Here’s a post that doesn’t parse through policy issues or seek to educate about the decisions I’m asked to make each day. Instead, I thought I’d just give a quick run-down of what the week has been like. With no holiday this week, it’s been four days of steady work at the Capitol, and numerous important issue competing for my attention. Glad tomorrow is Friday!
On Monday I attended a memorial for an old friend’s grandmother who passed away at the ripe old age of 101. It was great to see the family again and reconnect with people I hadn’t seen in many years. My friend introduced me to everyone as “Senator Steadman” and seemed to enjoy my newfound notoriety. His parents and relatives haven’t changed a bit and were as gracious as ever, if not more so.
On Wednesday I learned of another passing, this time a prominent gay man in Denver who’s activism and contributions have been known to me for two decades. He was part of that older generation of gay men that often lived quiet, almost invisible lives. I’m not sure of his exact age, but I hope to make it to his funeral service tomorrow to pay my respects. Unlike many in his generation, Jim was out and active and always advocating for equality. I remember well his role as an outsider in the 1992 campaign against Amendment 2 – one of many occasions when he taught me a thing or two.
On Tuesday we worked late into the evening hearing testimony and debating SB 1 in the Senate Finance Committee. This is the bill sponsored by Senate President Brandon Shaffer (D-Longmont) and Senate Minority Leader Josh Penry (R-Grand Junction) that repairs our state’s troubled Public Employees Retirement Association. The bill asks public employees, the government entities they work for, and PERA retirees to all chip in to make the pension plan solvent and sound for the future. It wasn’t an easy vote, as the bill trims cost of living increases to retirement benefits and takes more out of employees’ paychecks in the future. I feel a strong sense of responsibility to ensure this pension remains viable and solvent for future generations of public employees, so I co-sponsored the bill and was one of 5 senators to vote for it on Tuesday evening. I made an amendment to the bill to make slight improvements to the cost of living impacts and the minimum age of retirement for teachers – an amendment that had been tediously negotiated by Sens. Shaffer and Penry and the coalition of stakeholders that have spent countless hours working on this bill. At this point we think we have a final product and that the bill will pass without further substantive changes. We’ll debate it on the Senate floor tomorrow morning.
Wednesday was an interesting day of committee hearings. In the Senate Education Committee we passed a bill that expands a loan forgiveness program so more students can go to nursing school. We need more nurses, especially as we work to expand access to health care coverage. Here’s a to career in nursing! In the Judiciary Committee that afternoon we passed a bill to help prevent financial exploitation of seniors and at-risk adults. We then took up a difficult and emotional debate about education services for juveniles that are being held in county jails pending trial on “direct filed” charges, more commonly known as being tried as an adult. These kids are inbetween systems while they are held pending trial. They’re entitled to a presumption of innocence until found guilty, and they’re entitled to an education, but there’s no current method of providing that education in the county jail. Advocates from the criminal justice community that often disagree all testified in favor of the bill, but the school districts the bill asks to take responsibility for these kids viewed the bill as an unfunded mandate. This is one of those tough issues where disagreement is warranted and everyone is right. When asked to pick sides, I chose the juvenile, their presumption of innocence and their right to a public education.

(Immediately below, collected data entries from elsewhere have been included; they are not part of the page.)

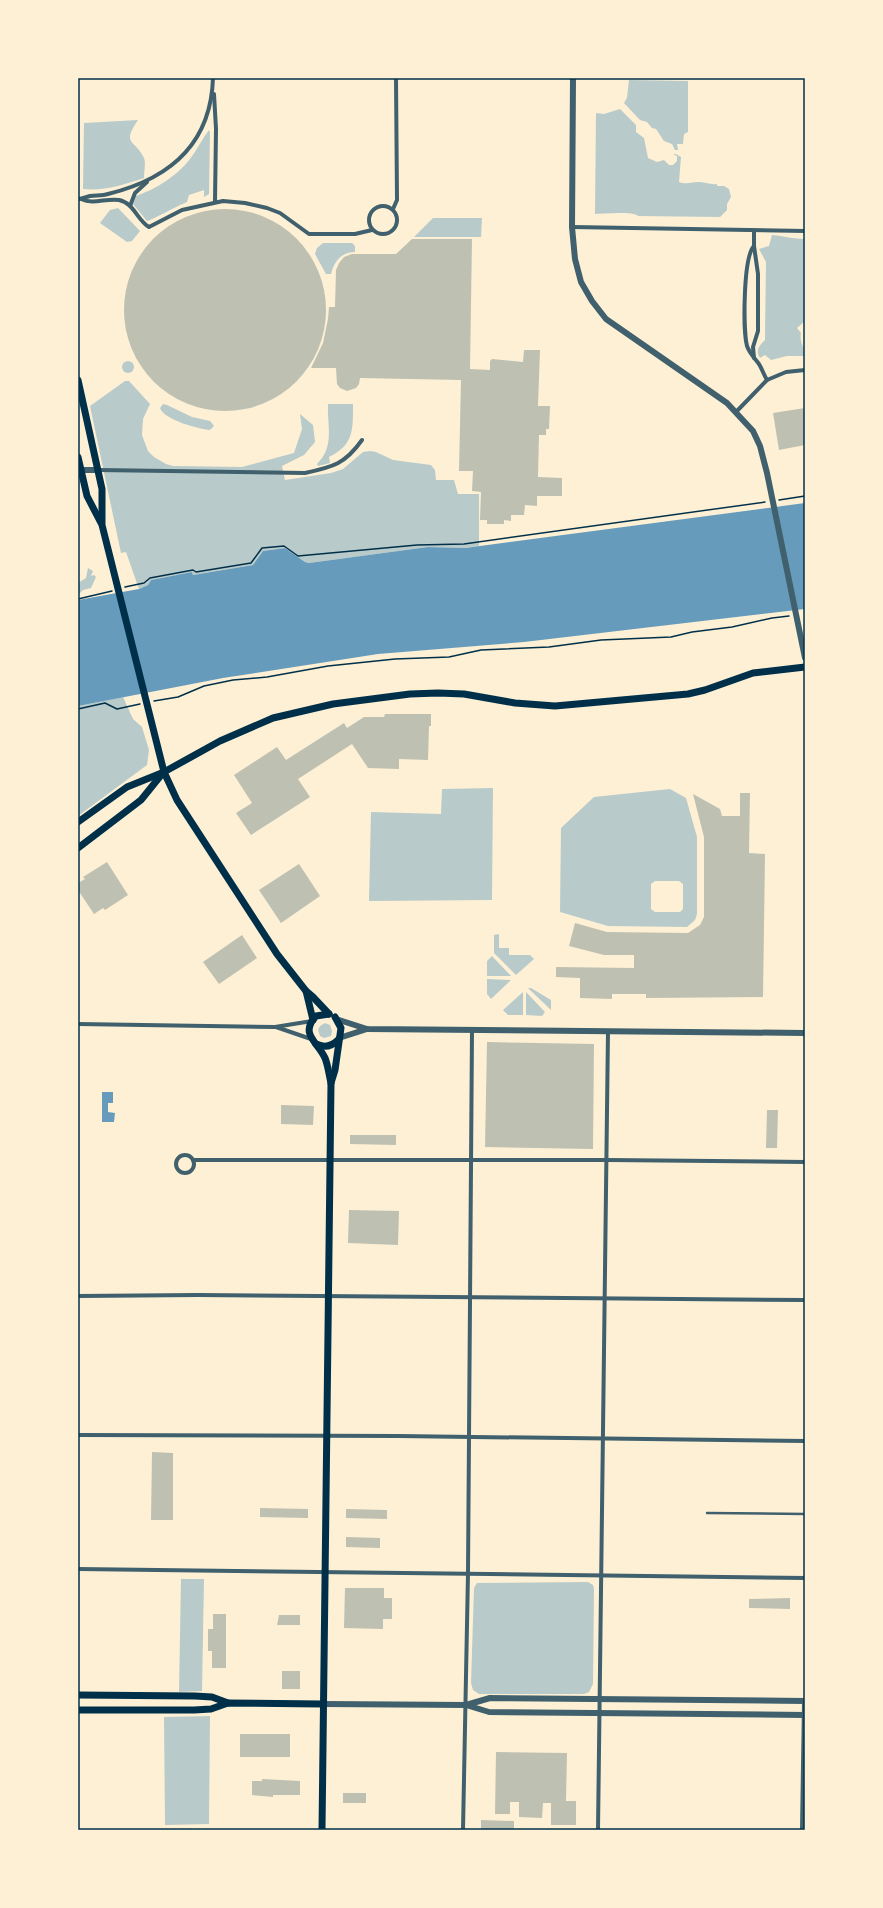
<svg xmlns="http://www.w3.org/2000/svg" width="883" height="1908" font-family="'Roboto Serif',serif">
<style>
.green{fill:#b9caca;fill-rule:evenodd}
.water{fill:#669bbc}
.building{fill:#bec0b2}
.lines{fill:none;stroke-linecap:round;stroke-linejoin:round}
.path{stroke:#003049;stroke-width:1.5}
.service{stroke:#3f606c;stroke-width:2.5}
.minor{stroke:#3f606c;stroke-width:4}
.tertiary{stroke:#3f606c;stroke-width:6}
.secondary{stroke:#003049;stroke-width:7}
.neatline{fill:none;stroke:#003049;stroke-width:1.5}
</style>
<rect width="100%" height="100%" fill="#fdf0d5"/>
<g class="green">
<path d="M629,80L688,81V132L684,134L683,144H677L678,150H675L672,144L664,141L656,129L652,128L647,122L640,120L624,103L627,98Z"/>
<path d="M620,109L636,125V132L644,138L648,158L657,162L664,160L669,165H673L677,161V156L673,154H676L681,157L679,182C688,185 690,182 698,182C705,182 710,185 717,184V186H724L729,189L731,197L727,204V210L720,217L638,216C632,211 605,214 595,214L596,113L604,114Z"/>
<path d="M138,120C121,145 135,139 144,158C146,163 144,172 144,178C123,185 105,191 83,189L84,123Z"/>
<path d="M209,130L210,133L209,194L204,197V190L189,195L187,202C179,205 150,221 147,221L133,204L136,196C156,189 177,176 190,159C197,150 202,139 209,130Z"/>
<path d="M118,208L140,231L132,241L127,242L100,223L110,210Z"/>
<path d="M433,218H482L481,237H414Z"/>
<path d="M772,235C784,236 793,239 805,239V321L797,328L801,333C799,343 805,347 805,356H787L771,360L765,355L760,358C755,350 759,346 765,340V335L766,262L759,249L769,246Z"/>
<path d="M323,243H352L355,246V252C341,252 334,262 331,274H326L315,254L317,248Z"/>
<circle cx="128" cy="367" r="6"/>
<path d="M125,381H129L150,404L143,419L142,435L148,451L154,457L166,464L173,466L242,467L294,453L302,429L300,414L313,425L315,442L304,455L282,466L285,480L331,473L343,469L363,452L370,451L376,452L393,460L431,465L435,470L436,480H454L458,494H479V546L465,548L428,547L309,563L305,562L285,548L263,551L253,565L193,575L192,572L151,580L148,585L139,589L126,552L121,553L90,406Z"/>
<path d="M163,404L167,405L192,417L210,421L214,426L210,430C199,429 164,420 160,408Z"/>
<path d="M328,404H353C353,429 354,445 329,457L330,463L318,466L317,464C335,446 327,426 328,404Z"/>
<path d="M88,568L93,571L91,576L94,575L96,577L91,588L83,590L78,595V583L86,578Z"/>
<path d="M123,697L133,719L142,727L149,750L147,765L78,816V706Z"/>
<path d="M493,788L492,900L369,901L371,812L441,814L442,789Z"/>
<path d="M670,789L686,798L697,837V914L695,920L687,927L608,926L560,912L561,828L594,797ZM655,881H679L683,884V909L680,912H655L651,909V884Z"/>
<path d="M499,934V948H509V955H530L534,959L516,975L494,953V935Z"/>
<path d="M492,956L511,976H487V961Z"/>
<path d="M487,979L511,980L491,999L487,994Z"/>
<path d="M528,988H531L551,1000V1010Z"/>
<path d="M523,992V1015H508L503,1010Z"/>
<path d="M526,992L545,1012L542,1016L526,1015Z"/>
<path d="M325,1023L330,1025L332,1031L331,1036L324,1038L320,1036L318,1030L320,1026Z"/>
<path d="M181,1579H204L202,1691L179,1692Z"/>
<path d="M588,1582L593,1585L594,1589L593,1684L589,1692L584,1694H479L473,1690L471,1683L474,1588L477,1583Z"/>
<path d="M210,1716L209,1824L165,1825L164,1717Z"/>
</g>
<g class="water">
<path d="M805,503V609L524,642L378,654L223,678L78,706V600L139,589L148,585L151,580L192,572L193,575L253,565L263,551L285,548L305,562L309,563L428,547L465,548Z"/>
<path d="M102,1092H113V1103H108V1112L115,1113L114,1122H102Z"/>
</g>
<g class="building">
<circle cx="225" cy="310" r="101"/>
<path d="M412,239H472L470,369L490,370V361L492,359L523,362L524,350H540L538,406H550L549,429H546V435H539L538,477L562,478V496H537V506L525,505L524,515H511V521L504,520V524H487V520H480L481,492L472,491L473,471H459L461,380L360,378L359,384L356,388L347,391L340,388L337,384L336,368H311L323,343L328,319L329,307H335L336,270L339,263L344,257L352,254H396Z"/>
<path d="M805,408V445L779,450L773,413Z"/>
<path d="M385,714H431V726H429L428,760L399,759V769L368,768L352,744L298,779L310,797L251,835L236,813L252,803L234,775L277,747L286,760L344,723L347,728L364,717H384Z"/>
<path d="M740,793H750L749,853L765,854L763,997L646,998V994H612V999L580,998V978L556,977V967L634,968V955H604L569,946L575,923L607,932L688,933L700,925L704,917V837L693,794L720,809L722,816H740Z"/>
<path d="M107,862L128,895L105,910L103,908L94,914L78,890V883L85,879L83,877Z"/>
<path d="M299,864L320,896L281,923L259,890Z"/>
<path d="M242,935L257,958L219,984L203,962Z"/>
<path d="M487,1042L594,1044L593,1149L485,1147Z"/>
<path d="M281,1105L314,1106L313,1125L281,1124Z"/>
<path d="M767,1110H778L777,1148H766Z"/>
<path d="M350,1135H396V1145L350,1144Z"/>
<path d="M349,1210L399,1211L398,1245L348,1243Z"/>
<path d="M152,1452L173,1453V1520H151Z"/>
<path d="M260,1508L308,1509V1518L260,1517Z"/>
<path d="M346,1509L387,1510V1519L346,1518Z"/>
<path d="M346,1537L380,1538V1548L346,1547Z"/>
<path d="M345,1588H384V1598H392V1619H383V1629L344,1628Z"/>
<path d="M790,1598V1609L749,1608V1599Z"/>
<path d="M213,1614H226V1668H212V1651H208V1629H213Z"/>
<path d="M279,1615H300V1625H277Z"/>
<rect x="282" y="1671" width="18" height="18"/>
<rect x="240" y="1734" width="50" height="23"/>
<path d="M496,1752L567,1753L566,1801H576V1825H551V1803H543L542,1818L519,1817V1802H510V1814H495Z"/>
<path d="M262,1779L300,1781V1795H273V1797L252,1795V1781H262Z"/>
<rect x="343" y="1793" width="23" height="10"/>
<path d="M481,1820L514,1821V1830H481Z"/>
</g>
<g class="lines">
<g class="path">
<path d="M779,500L805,496"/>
<path d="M125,587L144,583L150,578L193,570L196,572L251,563L262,548L284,546L298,556L417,545L464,544L765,502"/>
<path d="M78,599L112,591"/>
<path d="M154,701L178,697L204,686L233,680L267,677L328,666L395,659L449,657L481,650L549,647L601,640L671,637L692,632L732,627L772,618L789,616"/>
<path d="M78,709L105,703L117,709L140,704"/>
</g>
<path class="service" d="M707,1513L805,1514"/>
<g class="minor">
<path d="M214,94L216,129L215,201"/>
<path d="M78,199C82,199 86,197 90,196C96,195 102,196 108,194C169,179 211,144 213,78"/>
<path d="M81,199C94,205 105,198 119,200C134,203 137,220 149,227L182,210L223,201L245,203L267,208L280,213L309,234H355L372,230"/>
<circle cx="383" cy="220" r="14"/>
<path d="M130,206L135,193L147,182"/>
<path d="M393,209L397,200L396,78"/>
<path d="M572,227L805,231"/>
<path d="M754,231V246L758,274V331L753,347L754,358"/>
<path d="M754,246C743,257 743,331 747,346C750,354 754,357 759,364C762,369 764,375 767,380"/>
<path d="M736,412L767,380L786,372L805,370"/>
<path d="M98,470L305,473C333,467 345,464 362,440"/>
<path d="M78,1024L275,1027L312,1021"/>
<path d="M276,1027L311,1039"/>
<circle cx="185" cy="1164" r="9"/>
<path d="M193,1160H608L805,1162"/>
<path d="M78,1296L198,1295L805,1300"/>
<path d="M78,1435L398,1436L805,1441"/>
<path d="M78,1569L805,1578"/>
<path d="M463,1830L468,1573L472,1030"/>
<path d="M598,1830L608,1031"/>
</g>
<g class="tertiary">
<path d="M573,78L572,227L575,259L581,282L592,301L606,319L727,403L753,431L760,446L767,473L805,658"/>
<path d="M78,470H98"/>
<path d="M336,1019L367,1029L805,1033"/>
<path d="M339,1038L367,1029"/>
<path d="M323,1704L466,1705L490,1698L805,1701"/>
<path d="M466,1705L489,1712L805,1715"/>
<path d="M803,1830L805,1702"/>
</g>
<g class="secondary">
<path d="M78,380L102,489V525L164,772L177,800L277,954L306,991L313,997L329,1014"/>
<path d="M78,457L87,496L101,523"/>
<path d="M78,822L127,787L164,772L220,741L273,718L333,704L410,694L438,693L464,694L515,703L555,706L688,694L705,690L753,673L805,667"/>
<path d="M78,848L141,800L162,774"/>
<path d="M306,991L313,1020"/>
<path d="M316,1044C324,1048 331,1047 338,1040"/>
<path d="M331,1083L335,1070L341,1028L335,1017"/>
<path d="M78,1695L195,1696L212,1697L228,1703"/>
<path d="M78,1710H194L211,1709L228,1703L323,1704"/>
<path d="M322,1830L331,1083C329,1075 328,1065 325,1058C318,1042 299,1034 316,1016L329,1014"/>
</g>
</g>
<rect width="883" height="1908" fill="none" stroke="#fdf0d5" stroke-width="158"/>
<rect x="79" y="79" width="725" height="1750" class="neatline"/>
</svg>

Thursday was actually a lighter schedule and a chance to catch up. I spent a lot of time on the phone. We voted on third reading and final passage for about a dozen bills this morning. As bills pass the Senate each senator has the opportunity to add their name as a co-sponsor of the bill. I co-sponsored a bill to eliminate the scheduled repeal date for the Office of the Child’s Representative, and a bill to remove gambling facilities from the scope of “regional tourism facilities” that could be constructed under a tax increment financing measure passed last year. A lot of people have complained to me about that regional tourism TIF bill, and the last thing I want to see tax incentives pay for is a race track or a casino. The rest of Thursday was spent in oversight hearings, on the phone, reading, and preparing amendments for bills that will hit the Senate floor tomorrow morning.

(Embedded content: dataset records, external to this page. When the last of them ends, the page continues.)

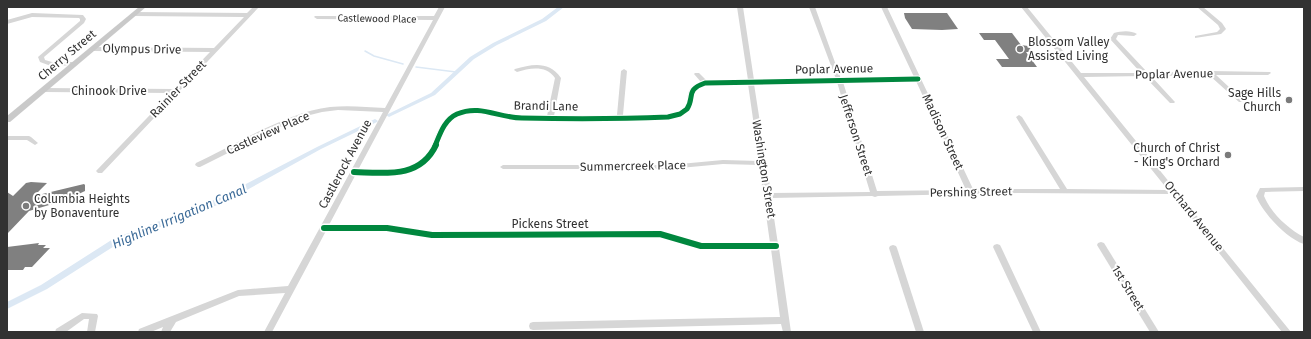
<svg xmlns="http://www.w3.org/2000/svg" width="1311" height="339" viewBox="0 0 1311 339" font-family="'Fira Sans',sans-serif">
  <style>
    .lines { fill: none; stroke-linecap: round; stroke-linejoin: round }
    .stream { stroke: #dce8f4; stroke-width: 1.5 }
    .canal { fill: #dce8f4; fill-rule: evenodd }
    .building { fill: #808080 }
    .minor { fill: #d6d6d6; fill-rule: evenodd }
    .major { fill: #c9c9c9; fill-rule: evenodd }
    .cycleway-far1-casing { stroke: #fff; stroke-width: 7 }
    .cycleway-casing { stroke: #fff; stroke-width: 9 }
    .cycleway-far1 { stroke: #00873e; stroke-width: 5 }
    .cycleway { stroke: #00873e; stroke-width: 6 }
    .poi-dot { fill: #7a7a7a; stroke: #fff; stroke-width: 1.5 }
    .labels { text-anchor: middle; stroke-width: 4; stroke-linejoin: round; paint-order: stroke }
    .far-street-label { font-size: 10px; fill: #323232; stroke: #fff }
    .poi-label { font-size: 12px; fill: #323232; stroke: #fff; text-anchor: start }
    .street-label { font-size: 12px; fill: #323232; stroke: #fff }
    .water-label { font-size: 13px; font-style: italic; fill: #3c6b98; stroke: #fff }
  </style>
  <rect width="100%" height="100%" fill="#fff"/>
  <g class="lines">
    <g class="stream">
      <path d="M365 51 374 56 403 64"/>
      <path d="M416 67 456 72"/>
    </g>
    <g class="canal">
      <path d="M558 7H564L546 21 497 45 474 59 435 95 391 116 389 117 386 115 431 93 470 57 493 43 542 19Z"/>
      <path d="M375 119 378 121 377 122 321 149 225 202 119 243 47 289 7 309V302L41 285 113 239 219 198 317 147Z"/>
    </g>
  </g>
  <g class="building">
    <path d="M904 13H947L958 29 942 30 912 29 905 18Z"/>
    <path d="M979 33H1012L1021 45 1028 46 1033 52H1026L1037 67H1002L996 59H1009L995 40H984Z"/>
    <path d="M31 182 47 183 34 196 84 184 85 185V191L66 200 29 211 7 234V192L13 196 26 183Z"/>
    <path d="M39 243 38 245H46L43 248H50L32 267H25L23 270H7V247Z"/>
  </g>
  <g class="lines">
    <g class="minor">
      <path d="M253 7H259L102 173H98L96 171 171 93 43 92 40 90 43 88 174 89 210 52 93 51 90 49 93 47 214 48 244 17 134 16 131 14 134 12 247 13Z"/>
      <path d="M439 7H445L358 170C380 170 410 175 426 157 430 151 433 144 435 137 439 128 444 118 453 113 477 101 496 114 519 116 529 117 538 116 547 116L555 78C546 65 530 68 517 72L514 70 515 69C533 64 549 61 561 78L554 116 617 115 621 71 624 69 627 71 623 115C637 115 674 119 684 109 692 100 681 89 701 82L694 74 695 73H699L707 81 748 80 737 7H743L754 80 836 79 809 7H815L841 79 914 77 881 7H887L973 189H1060L1016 117 1019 115 1022 117 1067 189 1168 190 1021 7H1027L1081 73H1141L1110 39 1114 33C1121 31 1131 30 1137 34L1134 36 1118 35 1116 39 1148 73 1210 71 1270 72 1271 73 1268 75H1216L1243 100 1244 101 1243 102H1239L1209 75 1151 76 1174 101 1175 102 1174 103H1170L1144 76 1084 77 1291 332H1282L1172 194 1019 193 974 194 971 195 968 194 878 196 875 197 872 196 771 198 778 244 780 246 779 248 791 332H783L781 324 533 330 530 329 529 326 530 323 533 322 780 317 771 249H701L660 237 432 238 387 231H326L272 332H264L285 293 239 296 176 322 170 332H161L163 327 151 332H138L139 329 238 290 288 286 383 112 338 110 322 112 310 115 278 128 200 167H198L195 165 196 163C235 145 287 112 330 107 348 105 367 107 385 108L433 20 317 19 314 17 315 16H434ZM916 81 966 190 877 191 843 82ZM837 82 870 192 771 193 754 84ZM748 84 759 161 723 160 669 165H503L500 167 503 169H669L723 164 759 165 770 243H701L660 231 432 232 387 225H329L356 174C377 175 402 178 421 167 445 153 436 122 466 113 484 108 501 118 519 120 538 121 558 120 577 120 607 119 638 120 668 119 688 116 692 112 694 93L701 86 706 85Z"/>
      <path d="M1197 7H1203L1222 23 1226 29 1221 34 1195 38V36L1217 32 1220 29 1218 25Z"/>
      <path d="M32 13 83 15 86 19 84 23 44 57 45 60 52 62H74L76 63V65L51 66 40 62 38 57 80 21V19L79 18 32 17 7 24V20Z"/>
      <path d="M7 136H29L31 137 38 143 35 145 27 140H7Z"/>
      <path d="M1304 187V191L1265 192 1264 196C1271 213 1288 229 1304 237V244C1286 238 1263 213 1256 196L1260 188H1263Z"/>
      <path d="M1101 242 1104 243 1159 332H1150L1097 245 1098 243Z"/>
      <path d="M997 244 1000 245 1001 247 1041 332H1033L993 247 994 245Z"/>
      <path d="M893 245 896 246 897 248 924 332H916L889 248 890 246Z"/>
      <path d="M82 313 97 314 98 316 95 332H87L89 319H84L66 332H55L56 329Z"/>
    </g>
    <path class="major" d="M139 7H146L10 122H7V116Z"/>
    <g class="cycleway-far1-casing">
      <path id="cycleway-far1" d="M435 146C440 134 444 120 457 114 480 104 499 118 522 118 570 119 620 119 668 117L680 114 687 109C695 97 685 90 705 83L918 79"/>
    </g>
    <g class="cycleway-casing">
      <g id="cycleway">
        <path d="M354 172C385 173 420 179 436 145"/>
        <path d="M324 228H387L432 235 660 234 701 246H776"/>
      </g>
    </g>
    <use href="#cycleway-far1" class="cycleway-far1"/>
    <use href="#cycleway" class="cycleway"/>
  </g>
  <g class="poi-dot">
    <circle cx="1020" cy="49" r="4"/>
    <circle cx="1289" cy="100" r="4"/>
    <circle cx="1228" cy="155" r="4"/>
    <circle cx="26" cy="206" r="4"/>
  </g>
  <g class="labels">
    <g class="far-street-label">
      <text transform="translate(377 18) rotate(1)" y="4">Castlewood Place</text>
    </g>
    <g class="poi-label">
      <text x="1028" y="46">Blossom Valley<tspan x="1028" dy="14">Assisted Living</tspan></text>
      <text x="1281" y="97" text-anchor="end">Sage Hills<tspan x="1281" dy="14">Church</tspan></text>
      <text x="1220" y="152" text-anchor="end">Church of Christ<tspan x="1220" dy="14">- King's Orchard</tspan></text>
      <text x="34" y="203">Columbia Heights<tspan x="34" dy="14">by Bonaventure</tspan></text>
    </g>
    <g class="street-label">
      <text transform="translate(142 49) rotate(1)" y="4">Olympus Drive</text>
      <text transform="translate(67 55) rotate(-40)" y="4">Cherry Street</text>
      <text transform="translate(834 69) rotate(-1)" y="4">Poplar Avenue</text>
      <text transform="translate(1174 74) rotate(-1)" y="4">Poplar Avenue</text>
      <text transform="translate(178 89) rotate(-46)" y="4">Rainier Street</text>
      <text x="109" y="95">Chinook Drive</text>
      <text transform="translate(546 106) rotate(1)" y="4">Brandi Lane</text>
      <text transform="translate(943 132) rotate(65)" y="4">Madison Street</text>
      <text transform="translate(268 133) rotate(-24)" y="4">Castleview Place</text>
      <text transform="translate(856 135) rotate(72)" y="4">Jefferson Street</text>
      <text transform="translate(345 164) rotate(-62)" y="4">Castlerock Avenue</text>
      <text transform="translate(633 166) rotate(-1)" y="4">Summercreek Place</text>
      <text transform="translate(764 169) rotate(81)" y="4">Washington Street</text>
      <text transform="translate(971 192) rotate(-1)" y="4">Pershing Street</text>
      <text transform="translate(1194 216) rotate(51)" y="4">Orchard Avenue</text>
      <text x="550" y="228">Pickens Street</text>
      <text transform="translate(1128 288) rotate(58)" y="4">1st Street</text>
    </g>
    <g class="water-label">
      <text transform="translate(179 216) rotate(-23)" y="5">Highline Irrigation Canal</text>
    </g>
  </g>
  <rect width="1311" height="339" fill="none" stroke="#323232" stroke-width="16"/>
</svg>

On Friday morning we’ll be debating the PERA bill on the Senate floor (SB 1), as well as the Medical Marijuana bill that regulates the doctor-patient relationship (SB 109). I’m fairly pleased with how SB 109 emerged from committee earlier this week – a number of amendments made important improvements to the bill that were necessary before I would vote for it. I’ve drafted some amendments to the bill that I plan to offer during the floor debate, and if all goes well, I’m planning to vote for the bill. However, I know that amendments will be offered that would cause me to oppose the bill because they conflict with the language voters added to our state constitution. It should be an interesting debate.